● **ASSIGNMENT**: All that is wanted is the exact text of each line from the one with "X200660000Y-105000000D03*" to the close of the listing, ends included.
----
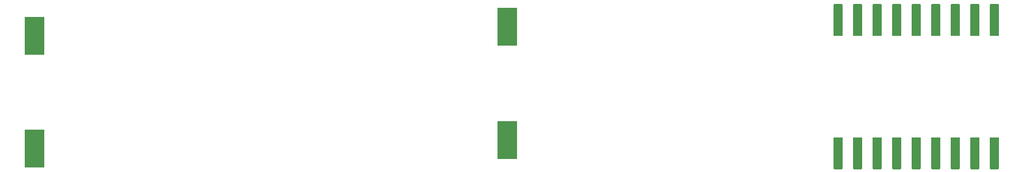
<source format=gbp>
G04 #@! TF.GenerationSoftware,KiCad,Pcbnew,7.0.5-0*
G04 #@! TF.CreationDate,2024-12-30T17:13:37-05:00*
G04 #@! TF.ProjectId,ESP32_MIDI_v3a,45535033-325f-44d4-9944-495f7633612e,rev?*
G04 #@! TF.SameCoordinates,Original*
G04 #@! TF.FileFunction,Paste,Bot*
G04 #@! TF.FilePolarity,Positive*
%FSLAX46Y46*%
G04 Gerber Fmt 4.6, Leading zero omitted, Abs format (unit mm)*
G04 Created by KiCad (PCBNEW 7.0.5-0) date 2024-12-30 17:13:37*
%MOMM*%
%LPD*%
G01*
G04 APERTURE LIST*
G04 Aperture macros list*
%AMFreePoly0*
4,1,25,0.515063,3.095106,0.530902,3.095106,0.543715,3.085796,0.558779,3.080902,0.568088,3.068088,0.580902,3.058779,0.585796,3.043715,0.595106,3.030902,0.595106,3.015062,0.600000,3.000000,0.600000,-1.000000,-0.600000,-1.000000,-0.600000,3.000000,-0.595106,3.015062,-0.595106,3.030902,-0.585796,3.043715,-0.580902,3.058779,-0.568088,3.068088,-0.558779,3.080902,-0.543715,3.085796,
-0.530902,3.095106,-0.515063,3.095106,-0.500000,3.100000,0.500000,3.100000,0.515063,3.095106,0.515063,3.095106,$1*%
G04 Aperture macros list end*
%ADD10R,2.600000X5.000000*%
%ADD11FreePoly0,180.000000*%
%ADD12FreePoly0,0.000000*%
G04 APERTURE END LIST*
D10*
X142400000Y-104350000D03*
X142400000Y-89650000D03*
X80932000Y-90758000D03*
X80932000Y-105458000D03*
D11*
X205740000Y-105000000D03*
X203200000Y-105000000D03*
X200660000Y-105000000D03*
X198120000Y-105000000D03*
X195580000Y-105000000D03*
X193040000Y-105000000D03*
X190500000Y-105000000D03*
X187960000Y-105000000D03*
X185420000Y-105000000D03*
D12*
X185420000Y-89760000D03*
X187960000Y-89760000D03*
X190500000Y-89760000D03*
X193040000Y-89760000D03*
X195580000Y-89760000D03*
X198120000Y-89760000D03*
X200660000Y-89760000D03*
X203200000Y-89760000D03*
X205740000Y-89760000D03*
M02*

</source>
----
● **EXERCISE OUTPUT**:
X200660000Y-105000000D03*
X198120000Y-105000000D03*
X195580000Y-105000000D03*
X193040000Y-105000000D03*
X190500000Y-105000000D03*
X187960000Y-105000000D03*
X185420000Y-105000000D03*
D12*
X185420000Y-89760000D03*
X187960000Y-89760000D03*
X190500000Y-89760000D03*
X193040000Y-89760000D03*
X195580000Y-89760000D03*
X198120000Y-89760000D03*
X200660000Y-89760000D03*
X203200000Y-89760000D03*
X205740000Y-89760000D03*
M02*

</source>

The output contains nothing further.